- GBP/USD continues to slip down in the early European session.
- A combination of factors weighs on sterling's performance.
- Uptick in US treasury yields underpins the US dollar demand.
The appreciative move in the US dollar keeps GBP/USD under pressure on the last trading day of the week. The pair broke the broader consolidating range of 1.4100-1.4220 on Monday and continued to skid lower.
At the time of writing, GBP/USD trades at 1.3901, down 0.13% for the day.
The US Dollar Index (DXY), which tracks the performance of the US dollar stands higher at 91.92 with 0.05% gains. The greenback moves in tandem with the US 10-year benchmark yields, which read at 1.51%.
Investors digested the Fed hawkish inflation forecast and the timing of the probable two rate hikes. Market participants shrugged off the weaker Initial Jobless Claims data as the growth prospects overshadowed the poor readings.
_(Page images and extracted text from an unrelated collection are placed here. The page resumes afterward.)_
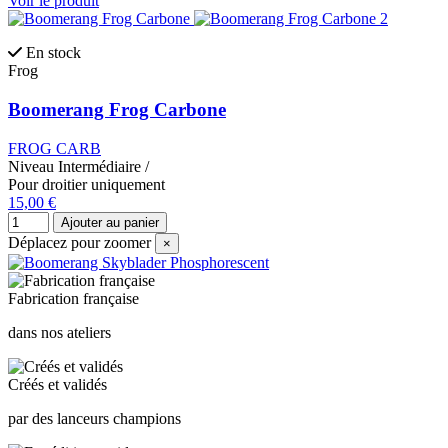
Voir le produit
En stock
Frog
Boomerang Frog Carbone
FROG CARB
Niveau
Intermédiaire
/
Pour droitier uniquement
15,00 €
Ajouter au panier
Déplacez pour zoomer
×
Fabrication française
dans nos ateliers
Créés et validés
par des lanceurs champions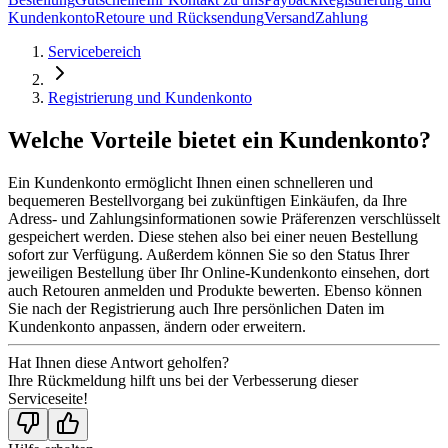
Kundenkonto
Retoure und Rücksendung
Versand
Zahlung
Servicebereich
Registrierung und Kundenkonto
Welche Vorteile bietet ein Kundenkonto?
Ein Kundenkonto ermöglicht Ihnen einen schnelleren und
bequemeren Bestellvorgang bei zukünftigen Einkäufen, da Ihre
Adress- und Zahlungsinformationen sowie Präferenzen verschlüsselt
gespeichert werden. Diese stehen also bei einer neuen Bestellung
sofort zur Verfügung. Außerdem können Sie so den Status Ihrer
jeweiligen Bestellung über Ihr Online-Kundenkonto einsehen, dort
auch Retouren anmelden und Produkte bewerten. Ebenso können
Sie nach der Registrierung auch Ihre persönlichen Daten im
Kundenkonto anpassen, ändern oder erweitern.
Hat Ihnen diese Antwort geholfen?
Ihre Rückmeldung hilft uns bei der Verbesserung dieser
Serviceseite!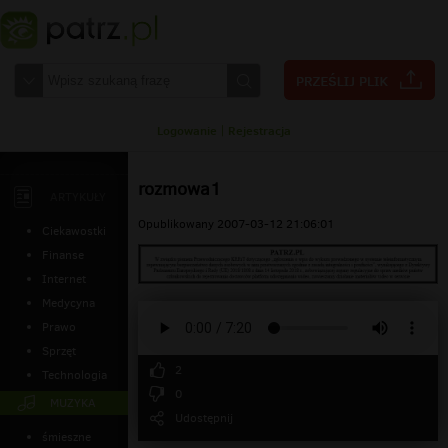
Logowanie
|
Rejestracja
rozmowa1
ARTYKUŁY
Opublikowany 2007-03-12 21:06:01
Ciekawostki
Finanse
Internet
Medycyna
Prawo
Sprzęt
2
Technologia
0
MUZYKA
Udostępnij
śmieszne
On the other hand, the sterling remained unfazed by the reports that the extended lockdown could end two weeks earlier on July 5.
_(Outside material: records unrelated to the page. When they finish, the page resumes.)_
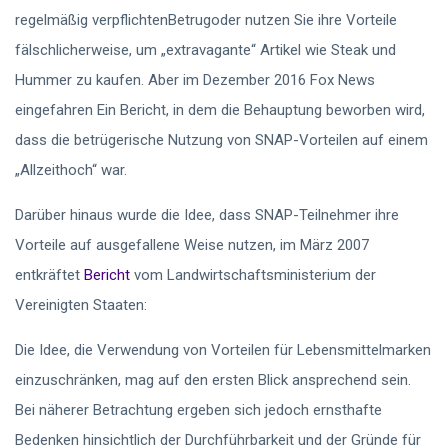
regelmäßig verpflichtenBetrugoder nutzen Sie ihre Vorteile
fälschlicherweise, um „extravagante“ Artikel wie Steak und
Hummer zu kaufen. Aber im Dezember 2016 Fox News
eingefahren Ein Bericht, in dem die Behauptung beworben wird,
dass die betrügerische Nutzung von SNAP-Vorteilen auf einem
„Allzeithoch“ war.
Darüber hinaus wurde die Idee, dass SNAP-Teilnehmer ihre
Vorteile auf ausgefallene Weise nutzen, im März 2007
entkräftet
Bericht
vom Landwirtschaftsministerium der
Vereinigten Staaten:
Die Idee, die Verwendung von Vorteilen für Lebensmittelmarken
einzuschränken, mag auf den ersten Blick ansprechend sein.
Bei näherer Betrachtung ergeben sich jedoch ernsthafte
Bedenken hinsichtlich der Durchführbarkeit und der Gründe für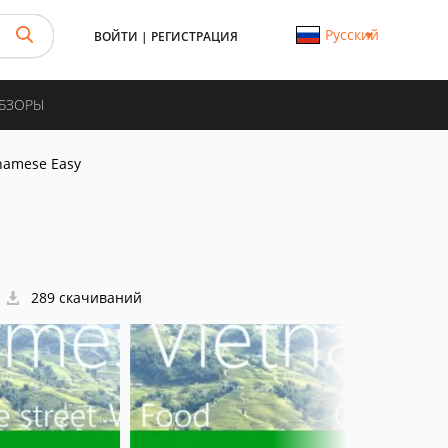
Русский
ВОЙТИ
|
РЕГИСТРАЦИЯ
ОБЗОРЫ
tnamese Easy
289 скачиваний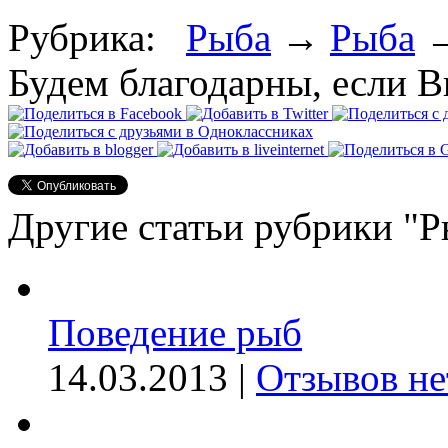
Рубрика:
Рыба
→
Рыба
Будем благодарны, если В
Другие статьи рубрики "Р
Поведение рыб
14.03.2013 |
Отзывов не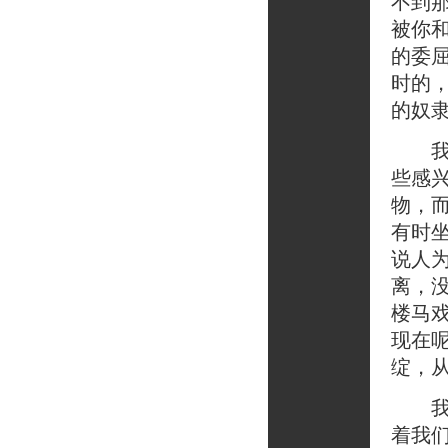
不到
被你
的委
时的
的奴
我们
些感
物，
有时
说人
离，
楼马
现在
绽，
我们
着我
On the economic side, UK inflation rose more than expected in May to the highest level since July 2019 and above the Bank of England’s (BOE) target of 2.0%.
In the latest development, the latest Reuters poll of 67 economists showed that the central bank would keep its monetary policy unchanged ahead of next week’s BOE interest rate decision.
Meanwhile, UK relations with the EU worsens over the Northern Ireland protocol. The UK has asked EU to extend the grace period for chilled meat exports, as it will be banned at the end of June under the terms of the NI Brexit agreement. This, in turn, sour the sentiment around the cable.
As for now, investors are closely watching for the UK Retail Sales data to gauge the market sentiment.